Document images with source code:
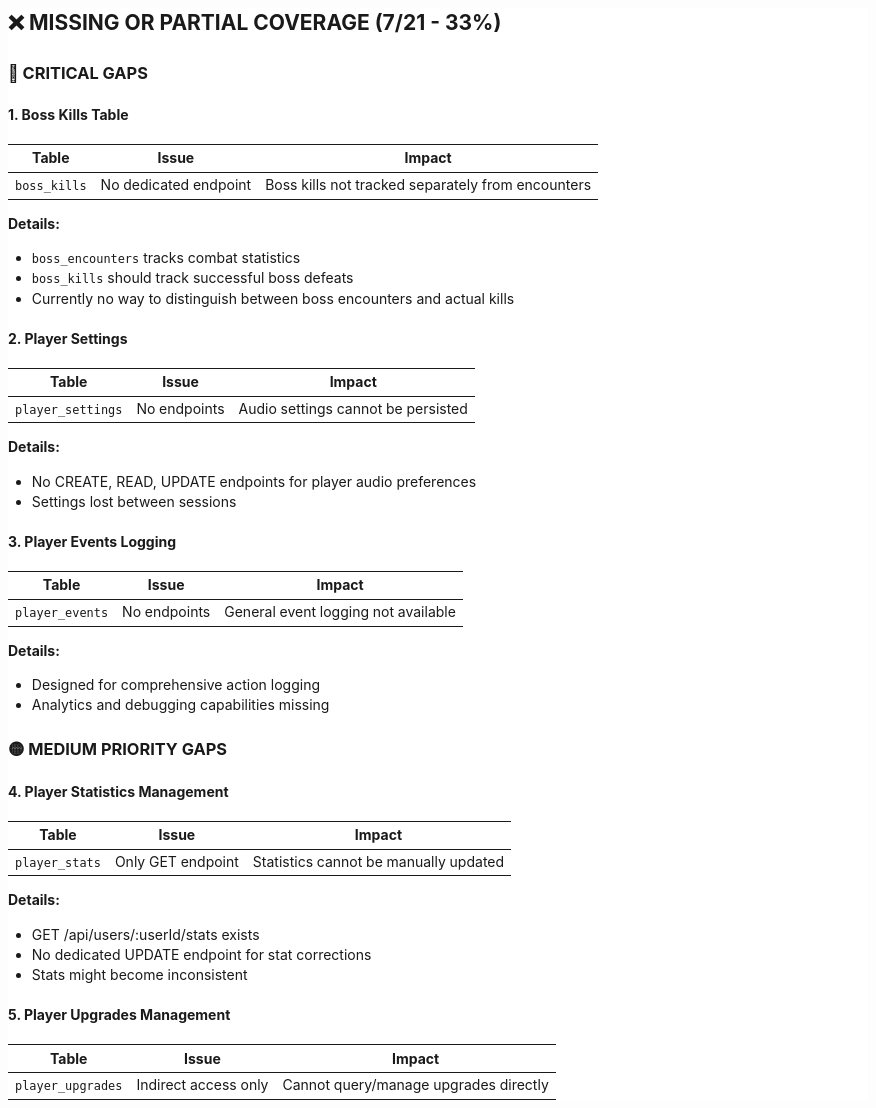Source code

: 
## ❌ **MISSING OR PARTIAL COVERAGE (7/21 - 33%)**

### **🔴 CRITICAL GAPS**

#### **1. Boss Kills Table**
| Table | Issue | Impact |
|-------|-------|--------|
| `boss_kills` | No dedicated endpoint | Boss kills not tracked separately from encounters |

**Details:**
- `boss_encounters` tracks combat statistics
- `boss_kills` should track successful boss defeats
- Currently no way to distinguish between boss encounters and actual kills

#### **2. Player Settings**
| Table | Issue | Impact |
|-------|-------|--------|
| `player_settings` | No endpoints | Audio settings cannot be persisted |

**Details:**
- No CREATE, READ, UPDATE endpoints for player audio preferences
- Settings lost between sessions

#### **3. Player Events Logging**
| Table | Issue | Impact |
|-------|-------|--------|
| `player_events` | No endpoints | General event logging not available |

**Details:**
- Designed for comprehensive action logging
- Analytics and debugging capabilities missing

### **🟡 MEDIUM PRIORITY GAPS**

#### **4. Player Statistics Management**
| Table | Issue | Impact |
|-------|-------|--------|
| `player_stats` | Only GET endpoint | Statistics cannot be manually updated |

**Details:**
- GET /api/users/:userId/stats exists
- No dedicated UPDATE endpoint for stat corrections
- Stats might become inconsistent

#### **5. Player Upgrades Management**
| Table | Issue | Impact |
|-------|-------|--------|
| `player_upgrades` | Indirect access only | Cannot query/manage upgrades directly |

### Work request:
Give every line of the data above again as it stands; the pictures stay out.

### Answer to this exercise:
Source code

: 
## ❌ **MISSING OR PARTIAL COVERAGE (7/21 - 33%)**

### **🔴 CRITICAL GAPS**

#### **1. Boss Kills Table**
| Table | Issue | Impact |
|-------|-------|--------|
| `boss_kills` | No dedicated endpoint | Boss kills not tracked separately from encounters |

**Details:**
- `boss_encounters` tracks combat statistics
- `boss_kills` should track successful boss defeats
- Currently no way to distinguish between boss encounters and actual kills

#### **2. Player Settings**
| Table | Issue | Impact |
|-------|-------|--------|
| `player_settings` | No endpoints | Audio settings cannot be persisted |

**Details:**
- No CREATE, READ, UPDATE endpoints for player audio preferences
- Settings lost between sessions

#### **3. Player Events Logging**
| Table | Issue | Impact |
|-------|-------|--------|
| `player_events` | No endpoints | General event logging not available |

**Details:**
- Designed for comprehensive action logging
- Analytics and debugging capabilities missing

### **🟡 MEDIUM PRIORITY GAPS**

#### **4. Player Statistics Management**
| Table | Issue | Impact |
|-------|-------|--------|
| `player_stats` | Only GET endpoint | Statistics cannot be manually updated |

**Details:**
- GET /api/users/:userId/stats exists
- No dedicated UPDATE endpoint for stat corrections
- Stats might become inconsistent

#### **5. Player Upgrades Management**
| Table | Issue | Impact |
|-------|-------|--------|
| `player_upgrades` | Indirect access only | Cannot query/manage upgrades directly |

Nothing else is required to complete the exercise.